Skip to main content

Project Participants

The Arhoolie Foundation

The Arhoolie Foundation was established to preserve and promote regional or vernacular music created in the United States. It not only owns this immense collection of records, but also assists in producing film documentaries, exhibits, live presentations, and academic research to strengthen America's musical traditions for generations to come. Its Frontera Collection provides access to a rich vernacular music tradition and a window into Mexican American popular culture.

Founder and President Chris Strachwitz and a distinguished board of directors from diverse disciplines formed the Arhoolie Foundation in 1995. Once the collection is digitized, the Arhoolie Foundation will develop programs to introduce these recordings into U.S. classrooms.

UCLA Chicano Studies Research Center

Since its founding in 1969, the UCLA Chicano Studies Research Center (CSRC) has established a national reputation for cutting-edge research that makes a difference with respect to the growing Chicano and Latino populations in the United States. The CSRC Library houses the largest number of archival holdings in the U.S. on the Chicano-Latino population and received the first Diversity Award from the Society of American Archivists. The award-winning CSRC Press publishes policy briefs, research reports, oral histories, DVDs, books, and Atzlán, the premiere journal in its field. The CSRC also organizes free public programs on campus and in the community throughout the year, and it reaches an international audience through museum exhibitions. Current research projects focus on public health, education, law, economic security, media impact, and the arts. The CSRC hosts a competitive grant/fellowship program and the Los Tigres del Norte Fund.

UCLA Library

The Strachwitz Fontera digital archive is hosted by the UCLA Library, with expertise drawn from the Music Library and Digital Library Program. The Music Library is the central repository of music materials at UCLA, complemented by Performing Arts Special Collections, which houses one of the country's most significant collections of popular sheet music and sound recordings. Services to support metadata management, database and website development, and long term preservation of the collection are provided by the Digital Library Program.

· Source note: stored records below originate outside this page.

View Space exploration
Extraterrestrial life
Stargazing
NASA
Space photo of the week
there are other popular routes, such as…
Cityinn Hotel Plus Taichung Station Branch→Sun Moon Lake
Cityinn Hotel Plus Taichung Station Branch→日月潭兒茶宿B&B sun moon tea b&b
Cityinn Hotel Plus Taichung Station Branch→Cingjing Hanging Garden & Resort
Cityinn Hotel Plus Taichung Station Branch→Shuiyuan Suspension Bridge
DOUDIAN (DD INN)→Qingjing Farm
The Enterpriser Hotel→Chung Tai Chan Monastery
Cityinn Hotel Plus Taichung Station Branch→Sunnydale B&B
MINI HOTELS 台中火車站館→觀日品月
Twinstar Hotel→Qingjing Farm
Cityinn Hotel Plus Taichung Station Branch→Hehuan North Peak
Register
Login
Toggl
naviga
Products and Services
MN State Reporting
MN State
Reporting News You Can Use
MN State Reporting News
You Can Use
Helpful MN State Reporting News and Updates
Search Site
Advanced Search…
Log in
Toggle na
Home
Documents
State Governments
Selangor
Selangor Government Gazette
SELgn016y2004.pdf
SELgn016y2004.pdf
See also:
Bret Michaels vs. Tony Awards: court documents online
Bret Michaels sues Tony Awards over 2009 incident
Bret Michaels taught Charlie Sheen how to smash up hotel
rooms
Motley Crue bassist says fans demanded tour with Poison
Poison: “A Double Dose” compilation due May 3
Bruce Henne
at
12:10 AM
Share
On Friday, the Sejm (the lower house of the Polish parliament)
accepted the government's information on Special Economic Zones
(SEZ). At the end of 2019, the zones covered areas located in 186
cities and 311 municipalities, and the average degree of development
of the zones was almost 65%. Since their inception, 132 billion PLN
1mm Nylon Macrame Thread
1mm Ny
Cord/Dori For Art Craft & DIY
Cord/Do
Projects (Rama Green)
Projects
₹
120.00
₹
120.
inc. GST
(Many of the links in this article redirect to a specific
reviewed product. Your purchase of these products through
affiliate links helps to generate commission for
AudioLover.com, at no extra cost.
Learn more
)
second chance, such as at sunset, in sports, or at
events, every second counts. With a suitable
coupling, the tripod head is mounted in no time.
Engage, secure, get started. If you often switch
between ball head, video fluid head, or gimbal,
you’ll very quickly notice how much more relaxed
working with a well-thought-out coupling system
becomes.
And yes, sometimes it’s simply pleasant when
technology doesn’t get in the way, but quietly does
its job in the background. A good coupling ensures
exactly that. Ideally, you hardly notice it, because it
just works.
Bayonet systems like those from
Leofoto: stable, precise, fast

The Frontera project team advises on technical and descriptive standards for the project, which ensure the persistence of the audio files and descriptive data that the Arhoolie Foundation and UCLA Library staff are creating. Digitization standards for both the disc labels and the audio files have been set at a high level to conform to emerging national standards in the field and to preserve the highest possible fidelity to the sound qualities of the original analog formats. The image and sound data files produced by the project are of a high quality.